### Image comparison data
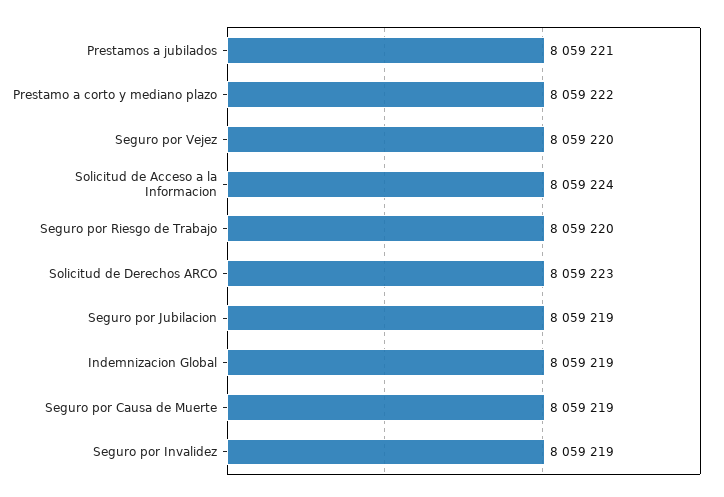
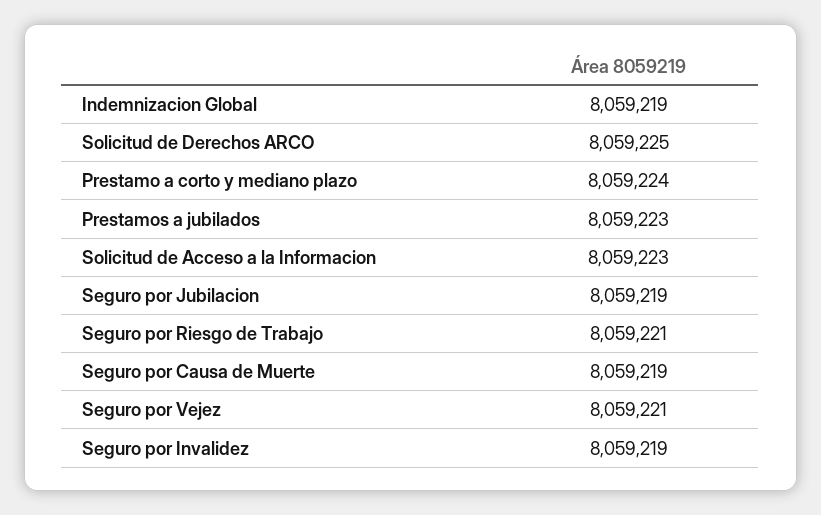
  {
-   "Prestamos a jubilados": 8059221,
+   "Prestamos a jubilados": 8059223,
-   "Prestamo a corto y mediano plazo": 8059222,
+   "Prestamo a corto y mediano plazo": 8059224,
-   "Seguro por Vejez": 8059220,
+   "Seguro por Vejez": 8059221,
-   "Solicitud de Acceso a la Informacion": 8059224,
+   "Solicitud de Acceso a la Informacion": 8059223,
-   "Seguro por Riesgo de Trabajo": 8059220,
+   "Seguro por Riesgo de Trabajo": 8059221,
-   "Solicitud de Derechos ARCO": 8059223,
+   "Solicitud de Derechos ARCO": 8059225,
    "Seguro por Jubilacion": 8059219,
    "Indemnizacion Global": 8059219,
    "Seguro por Causa de Muerte": 8059219,
    "Seguro por Invalidez": 8059219
  }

### What you need to do
Repeat all the records above exactly, leaving out any pictures.

### Solution to this task
  {
-   "Prestamos a jubilados": 8059221,
+   "Prestamos a jubilados": 8059223,
-   "Prestamo a corto y mediano plazo": 8059222,
+   "Prestamo a corto y mediano plazo": 8059224,
-   "Seguro por Vejez": 8059220,
+   "Seguro por Vejez": 8059221,
-   "Solicitud de Acceso a la Informacion": 8059224,
+   "Solicitud de Acceso a la Informacion": 8059223,
-   "Seguro por Riesgo de Trabajo": 8059220,
+   "Seguro por Riesgo de Trabajo": 8059221,
-   "Solicitud de Derechos ARCO": 8059223,
+   "Solicitud de Derechos ARCO": 8059225,
    "Seguro por Jubilacion": 8059219,
    "Indemnizacion Global": 8059219,
    "Seguro por Causa de Muerte": 8059219,
    "Seguro por Invalidez": 8059219
  }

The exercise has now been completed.